DUBLIN CARLOW IT - AS an experienced pilot, new Dublin manager Jim Gavin will have been pleased by his side's take-off, high-altitude and landing manoeuvres around Dr Cullen Park but less impressed by the manner in which they flew straight into the turbulence whipped up by Carlow in the second quarter.
Dublin jetted well clear of Carlow in the first quarter, leading by five points and looking very much as if they would have comfortably secured their first win of the year by half-time. Instead, they were blown off course by Carlow's gritty defiance and lost the second quarter by 0-7 to 1-3. Dublin won the second half by 2-4 to 1-4 in a period which both sides mixed the good with the mediocre in a typical seasonal opener. 'A satisfying start to the campaign,' was Gavin's assessment, while Anthony Rainbow, who is also embarking on a new adventure as a county manager, described it as a game where Carlow would be 'taking a lot more positives than negatives'. Their plus points included a determined second-quarter recovery, which left them trailing by four points (1-9 to 0-8) at halftime, a solid response to being hit for two goals in the third quarter and a battling finish that yielded 1-1 and closed out the day's scoring. Significantly, too, Brendan Murphy made an earlier-thanexpected return to action, coming in as a sub after 50 minutes and, despite being some way behind on his fitness levels after recovering from a lacerated kidney, made a big contribution to Carlow's dogged pursuit of their vaunted rivals.
'It's great to be back. I
enjoyed being involved again and hopefully I can kick on from here,' said Murphy, for whom February/March was the expected return time after he sustained the kidney injury in an army game. Dublin had experienced players dotted across every line (Stephen Cluxton, Ger Brennan, Michael Darragh Macauley, who was forced out with a leg injury after 17 minutes, Bernard Brogan, Diarmuid Connolly and Kevin McManamon) and used five subs, most of whom did well. So too did newcomers to the starting line-up, Eric Lowndes, Robert McCarthy and Paddy Quinn. 'It was a game where we tried a lot of guys out and others were coming back from a hard season last year,' said Gavin. Dublin supporters in the crowd of 1,500 were, of course, watching out for any discernible change of pattern as Gavin takes over from Pat Gilroy, who was in charge for the last four seasons.
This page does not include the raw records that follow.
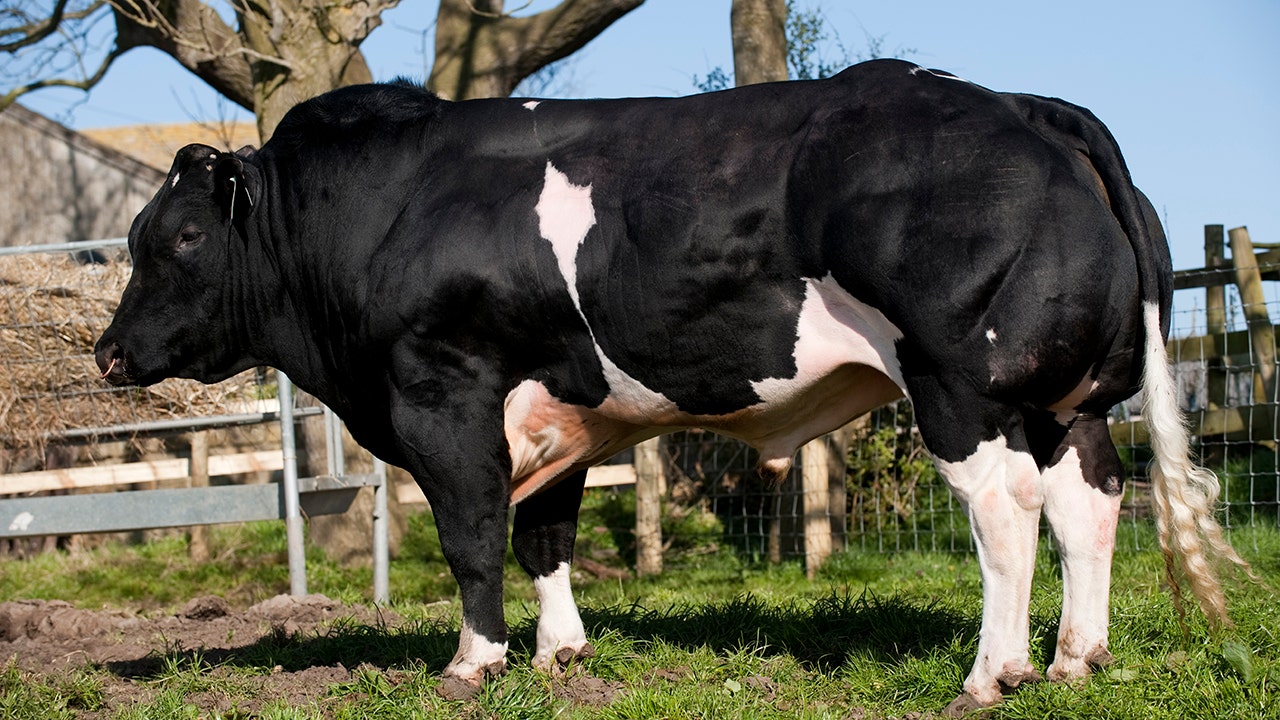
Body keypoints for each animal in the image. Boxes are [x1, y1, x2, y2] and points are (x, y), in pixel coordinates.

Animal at [94, 58, 1244, 707]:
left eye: (182, 237)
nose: (107, 353)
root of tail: (1019, 104)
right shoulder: (555, 408)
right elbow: (544, 533)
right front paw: (560, 655)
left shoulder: (444, 393)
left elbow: (470, 535)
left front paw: (474, 663)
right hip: (1069, 400)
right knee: (1088, 501)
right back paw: (1074, 658)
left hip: (964, 386)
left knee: (1004, 510)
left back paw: (990, 674)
It was noticeable during the warm-up that Dublin devoted quite some time to target practice from various distances and angles, a policy which may have helped in their opening burst of enterprise, which took them five points clear after 11 minutes. Dublin's clever mix of the short and long game stretched Carlow, forcing them into conceding frees in various sectors of the pitch (the count was 7-0 to Dublin) after 14 minutes. Dublin used the long ball quite effectively in that period but Gavin wouldn't say if it was reliable pointer to future intentions. 'It's one of the game plays we're looking at. We have a menu of them – we'll mix it up as we go through the O'Byrne Cup and the league,' he said. He will, no doubt, be holding a debrief to ascertain why Carlow were allowed back into contention in the second quarter, a period when the only real highlight for Dublin was Connolly's excellent solo goal in the 22nd minute. Carlow were much more enterprising at that stage with Brian Murphy, Ray Walker, Derek Hayden and Darragh Foley leading the charge. Indeed, if Carlow were a little more accurate with their passing and finishing, they would have been much closer at half-time. Goals in the third quarter from McCarthy (a well-constructed
effort in which several Dublin players were involved) and Quinn (he availed of slack marking when a long-range free broke in front of goal) left Dublin leading by 3-10 to 0-10 after 54 minutes, but Carlow had the satisfaction of winning the final quarter by 1-2 to 0-3. It showed that there's a strong resilience in the side, which Rainbow is hoping to reinforce in the coming weeks and months. 'It's something we're working on. When the opposition score, we want to get one back straight away. It's a work-in-progress and each week they're getting better,' he said. Rainbow was also impressed by a 1-12 return against a top Division 1 side, albeit one which was without a several front-line performers. 'It was a good score against Dublin in the first week in January. That's something we're going to work on in the next few weeks. We have to up it by another 10 to 15 pc,' he said. Carlow move on to their next O'Byrne Cup game against Wicklow in Bray on Wednesday, while Dublin take on DCU in Parnell Park before completing a busy week against Wicklow next Sunday. 'Three games in a week is a bit much to be honest,' said Gavin. Still, he's dealing from a stronger hand than most of the other Leinster counties who are in the same situation and will, no doubt, use it effectively as he seeks to give most of the newcomers a chance to challenge for places ahead of the league opener against Cork on February 2nd.